Pension Problems Resolved


Jill Mayer was a confirmed nominee to the New Jersey Superior Court when she found herself in a fight to keep her pension while serving on the bench.

Mayer was nominated to the Camden County bench after serving 26 years with the New Jersey Office of the Attorney General. However, she found herself at the center of a pension dispute, resulting in her joining private practice at Parker McCay instead of sitting on the bench.

After being confirmed by the Senate, the Division of Pensions and Benefits told Mayer that she had not completely terminated her employment relationship with the state because she "pre-planned" to return to state service within a required 180-day separation period. In other words, if Mayer took her seat on the bench, she would lose her pension.

At oral arguments, Appellate Division Judge James R. Paganelli called the judicial nomination process “a minefield” and said that judicial candidates do not know whether they will be working judges until they are voted on in the Senate.

The court's published opinion acknowledged that Mayer took steps toward her judicial nomination before her retirement date but disagreed with a Public Employees' Retirement System decision that those moves constituted prearrangement of employment.

The Law Journal Editorial Board said the Appellate Division's decision in the case is positive for the judiciary in that it creates balance through the inclusivity of judges from the private and public sectors.

Battle for the Appellate Division Dissipates


Earlier this year, it looked as if a major fight was brewing over how Appellate Division judges would be selected. The first signs of trouble came in the form of statements from the New Jersey State Bar Association and Rabner opposing an anticipated proposal to amend the New Jersey Constitution to make it so Appellate Division judges are appointed by the governor, rather than by the chief justice of the Supreme Court.

Rabner issued a statement calling the Appellate Division "one of the finest courts in the nation" and describing it as composed of gifted judges who gained valuable experience at the trial court level.

"The Constitution of 1947 shaped an effective and balanced intermediate court that has existed for three-quarters of a century," Rabner said. "To amend the Constitution in a way that would politicize the appointment process would have real consequences. Among other serious concerns, it would lead to vacancies that would, in turn, delay justice for countless litigants."

A proposal outlining such an amendment was never introduced, but Senate President Nicholas P. Scutari confirmed that it was under consideration. In a conversation with the Law Journal in May, Scutari said he has spoken with lawyers in the state who are not willing to take a seat on the Superior Court but would be willing to be appointed to the Appellate Division bench.

But NJSBA President William H. Mergner Jr. said he believes senatorial courtesy, an unwritten rule where senators from a nominee's home district must approve their nomination, is the issue that has had the largest negative impact on the number of judicial vacancies across the state over the past few years.
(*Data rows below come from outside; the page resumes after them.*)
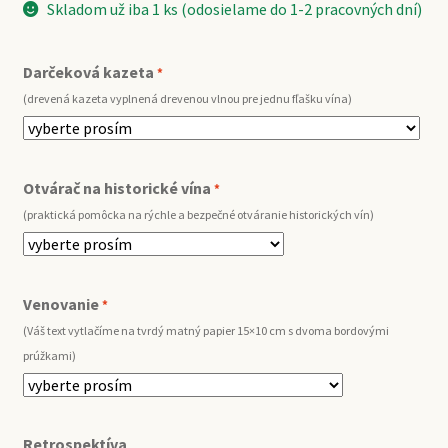
Skladom už iba 1 ks (odosielame do 1-2 pracovných dní)
Darčeková kazeta
*
(drevená kazeta vyplnená drevenou vlnou pre jednu fľašku vína)
Otvárač na historické vína
*
(praktická pomôcka na rýchle a bezpečné otváranie historických vín)
Venovanie
*
(Váš text vytlačíme na tvrdý matný papier 15×10 cm s dvoma bordovými
prúžkami)
Retrospektíva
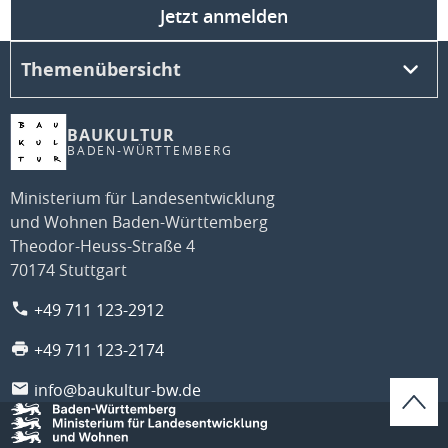
Jetzt anmelden
Themenübersicht
BAUKULTUR
BADEN-WÜRTTEMBERG
Ministerium für Landesentwicklung
und Wohnen Baden-Württemberg
Theodor-Heuss-Straße 4
70174 Stuttgart
+49 711 123-2912
+49 711 123-2174
info@baukultur-bw.de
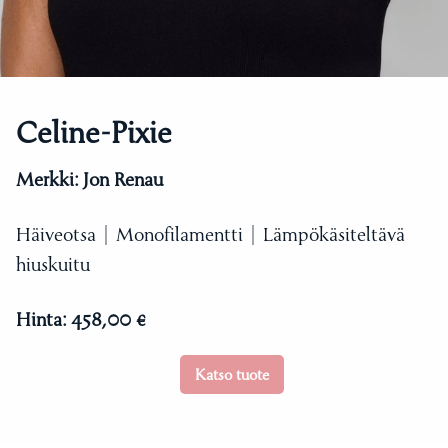
Celine-Pixie
Merkki:
Jon Renau
Häiveotsa | Monofilamentti | Lämpökäsiteltävä
hiuskuitu
Hinta:
458,00 €
Katso tuote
At the NJSBA annual meeting and conference in May, legislators addressed concerns over the change. And multiple state leaders opposed the move, including the American Civil Liberties Union of New Jersey, Salvation, and Social Justice, and the League of Women Voters of New Jersey. In a letter to Scutari, the groups expressed concern over a constitutional amendment "that would fundamentally alter the functioning of New Jersey's judiciary and transfer vast power over the courts to the political branches of government."

Many leaders cautioned that moving quickly would be a mistake, including Sen. Michael L. Testa Jr., R-Atlantic, Cape May and Cumberland, who is also an attorney at Testa Heck Testa & White.

"Quite frankly, normally, I would be in favor of giving myself and other members of the Senate more power," Testa said in May. "Why wouldn't I? But on this issue, it is such an important and long-lasting issue for our court system that we need to pause it."

Testa added that the Senate would need to hear testimony from experts in the field from around the country and from the state Supreme Court before the Constitution is changed.